### Requirement
Print out the data below in full and exactly, skipping the pictures.

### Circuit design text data

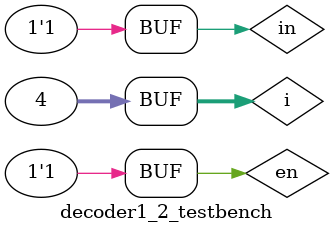
<source format=sv>
`timescale 1ns/10ps

module decoder1_2(en, in, out);
	output logic [1:0] out;
	input logic in, en;
	parameter delay = 0.05;
	
	//implement basic decoder logic
	// out0 = ~in & en
	// out1 = in & en
	
	logic not_in;
	not #delay n (not_in, in);
	and #delay out0 (out[0], not_in, en);
	
	and #delay out1 (out[1], in, en);
endmodule

module decoder1_2_testbench();
	logic en, in;
	logic [1:0] out;
	
	decoder1_2 dut(.en, .in, .out);
		
	integer i;
	initial begin
		for (i = 0; i < 2**2; i++) begin
			{en, in} = i; #10;
		end
	end
endmodule

</source>
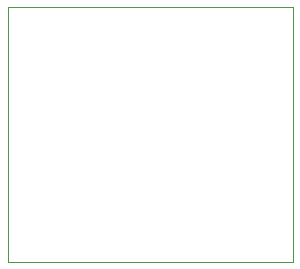
<source format=gbr>
G04 (created by PCBNEW (2013-07-07 BZR 4022)-stable) date 9/13/2015 6:12:30 PM*
%MOIN*%
G04 Gerber Fmt 3.4, Leading zero omitted, Abs format*
%FSLAX34Y34*%
G01*
G70*
G90*
G04 APERTURE LIST*
%ADD10C,0.00590551*%
%ADD11C,0.00393701*%
G04 APERTURE END LIST*
G54D10*
G54D11*
X70250Y-62000D02*
X79750Y-62000D01*
X70250Y-53500D02*
X70250Y-62000D01*
X79750Y-53500D02*
X70250Y-53500D01*
X79750Y-62000D02*
X79750Y-53500D01*
M02*

</source>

### Response area
<source format=sv>
`timescale 1ns/10ps

module decoder1_2(en, in, out);
	output logic [1:0] out;
	input logic in, en;
	parameter delay = 0.05;
	
	//implement basic decoder logic
	// out0 = ~in & en
	// out1 = in & en
	
	logic not_in;
	not #delay n (not_in, in);
	and #delay out0 (out[0], not_in, en);
	
	and #delay out1 (out[1], in, en);
endmodule

module decoder1_2_testbench();
	logic en, in;
	logic [1:0] out;
	
	decoder1_2 dut(.en, .in, .out);
		
	integer i;
	initial begin
		for (i = 0; i < 2**2; i++) begin
			{en, in} = i; #10;
		end
	end
endmodule

</source>
<source format=gbr>
G04 (created by PCBNEW (2013-07-07 BZR 4022)-stable) date 9/13/2015 6:12:30 PM*
%MOIN*%
G04 Gerber Fmt 3.4, Leading zero omitted, Abs format*
%FSLAX34Y34*%
G01*
G70*
G90*
G04 APERTURE LIST*
%ADD10C,0.00590551*%
%ADD11C,0.00393701*%
G04 APERTURE END LIST*
G54D10*
G54D11*
X70250Y-62000D02*
X79750Y-62000D01*
X70250Y-53500D02*
X70250Y-62000D01*
X79750Y-53500D02*
X70250Y-53500D01*
X79750Y-62000D02*
X79750Y-53500D01*
M02*

</source>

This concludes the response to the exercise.